Hallo, ich bin verzweifelt und weiß nicht wie ich mich entscheiden soll. Zu meiner Geschichte: Seit 1 1/2 Jahren habe ich einen Bandscheibenvorfall. Angefangen mit gelegentlichen Schmerzen im Oberschenkel und leichtes Taubheitsgefühl bis zum Fuss. Konservative Therapien habe ich KG, Akupunktur und PRT mit Cortison ähnlichem Mittel gemacht und Leistungsvolleyball. Jedoch wurde es mal besser und mal wieder nicht. Ich konnte einigermaßen damit gut umgehen. Sogar Volleyball spielen war ohne Probleme. Keine Rückenschmerzen. Vor 5 Monaten wurde ich am Knie operiert und seitdem hat sich meine Bandscheibensituation täglich verschlimmert. Ich vermute durch die lange Schonphase. Dann hatte ich nach 2 Monaten wieder langsam mit Volleyball angefangen, allerdings Beachvolleyball und es ging ganz gut. Nur lange stehen konnte ich nicht, dann schmerzte es wieder im Oberschenkel und der Fuss fühlte sich taub an. Vor ca. 5-6 Wochen hatte ich einen Hexenschuss, der 3 Wochen lang mich quälte, aber nicht jeden Tag. Seitdem hat sich die Bandscheibensituation noch mehr verschlechtert. Nun habe ich jeden Tag Probleme. Ich kann keine 1-2 Min ruhig stehen oder langsam gehen, dann kommen wieder die Schmerzen und Taubheitsgefühl. Setze ich mich für ein paar Min hin, verschwindet es wieder. Stehe ich wieder auf, geht es wieder von vorne los. Letzte Woche konnte ich aber Problemlos Volleyball spielen. Kein Taubheitsgefühl, nur gelegentlich ganz leichte ziehende Schmerzen im Oberschenkel.

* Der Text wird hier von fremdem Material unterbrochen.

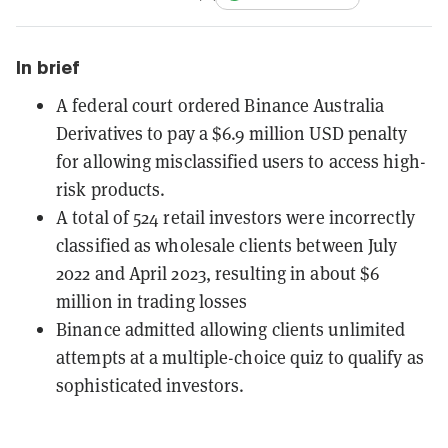
In brief
A federal court ordered Binance Australia
Derivatives to pay a $6.9 million USD penalty
for allowing misclassified users to access high-
risk products.
A total of 524 retail investors were incorrectly
classified as wholesale clients between July
2022 and April 2023, resulting in about $6
million in trading losses
Binance admitted allowing clients unlimited
attempts at a multiple-choice quiz to qualify as
sophisticated investors.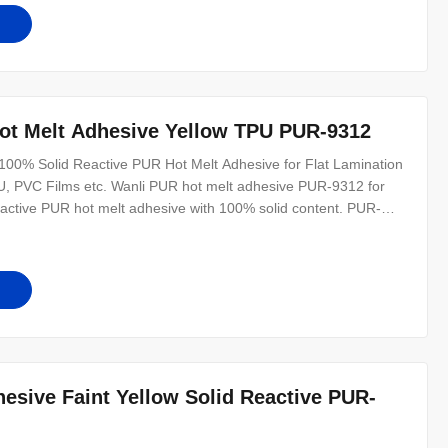
has
t Melt Adhesive Yellow TPU PUR-9312
00% Solid Reactive PUR Hot Melt Adhesive for Flat Lamination
PU, PVC Films etc. Wanli PUR hot melt adhesive PUR-9312 for
reactive PUR hot melt adhesive with 100% solid content. PUR-
roducts, wood-plastic boards, medium density boards, etc. The
sive Faint Yellow Solid Reactive PUR-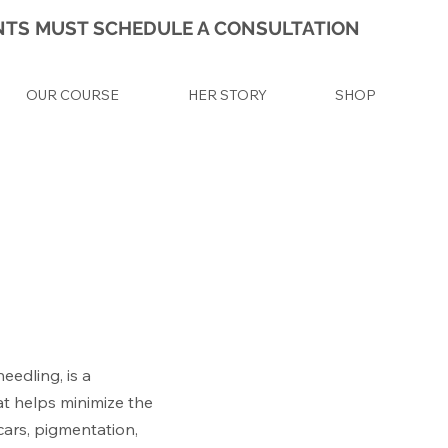
IENTS MUST SCHEDULE A CONSULTATION
OUR COURSE
HER STORY
SHOP
eedling, is a
at helps minimize the
cars, pigmentation,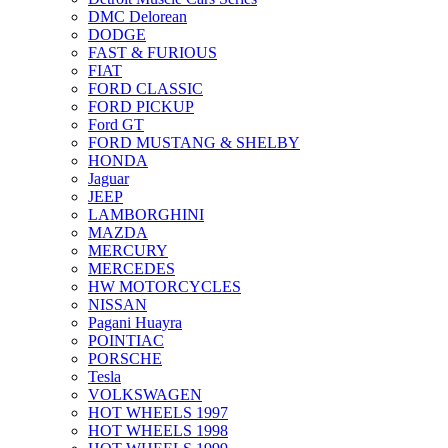
DMC Delorean
DODGE
FAST & FURIOUS
FIAT
FORD CLASSIC
FORD PICKUP
Ford GT
FORD MUSTANG & SHELBY
HONDA
Jaguar
JEEP
LAMBORGHINI
MAZDA
MERCURY
MERCEDES
HW MOTORCYCLES
NISSAN
Pagani Huayra
POINTIAC
PORSCHE
Tesla
VOLKSWAGEN
HOT WHEELS 1997
HOT WHEELS 1998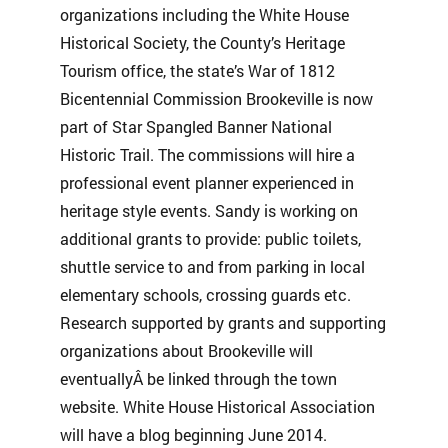
organizations including the White House
Historical Society, the County’s Heritage
Tourism office, the state’s War of 1812
Bicentennial Commission Brookeville is now
part of Star Spangled Banner National
Historic Trail. The commissions will hire a
professional event planner experienced in
heritage style events. Sandy is working on
additional grants to provide: public toilets,
shuttle service to and from parking in local
elementary schools, crossing guards etc.
Research supported by grants and supporting
organizations about Brookeville will
eventuallyÂ be linked through the town
website. White House Historical Association
will have a blog beginning June 2014.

3 Ärzte und 3 ähnliche Meinungen. Alle 3 sagen OP. Eine sagte zu mir, die OP ist kein "MUSS", aber ein "KANN". Ich fühle mich nicht wohl eine OP zu machen. Irgendwie habe ich die Hoffnung nochmal konservativ zu therapieren. Diesmal wollte ich PRT mit Cortison machen, nur leider kostet mich das 600 Euro. Zusätzlich wollte ich Pilates, Wassergymnastik und Muskelaufbau an Geräten machen. Sie sagte ich solle das tun, aber Sie kann nichts versprechen. Der andere Arzt sagt NEIN OP.

Der OP Termin ist nun Morgen und ich habe den noch nicht abgesagt. Nächste Woche Dienstag kann ich die erste PRT Spritze mit ähnlichem Cortison bekommen. Pilates habe ich gestern angefangen. Seit gestern geht es mir ein wenig schlechter. Könnten vielleicht auch die Nerven im Gehirn sein. Weiß ich nicht.

In 5 Wochen fliege ich in den Urlaub. Welche Methode ist in meiner Situation die sinnvollste? Ich möchte meinen Urlaub Schmerzfrei genießen.

Kann mir Jemand seine Erfahrung erzählen? Damit ich mich besser entscheiden kann, denn das liegt ja leider bei mir.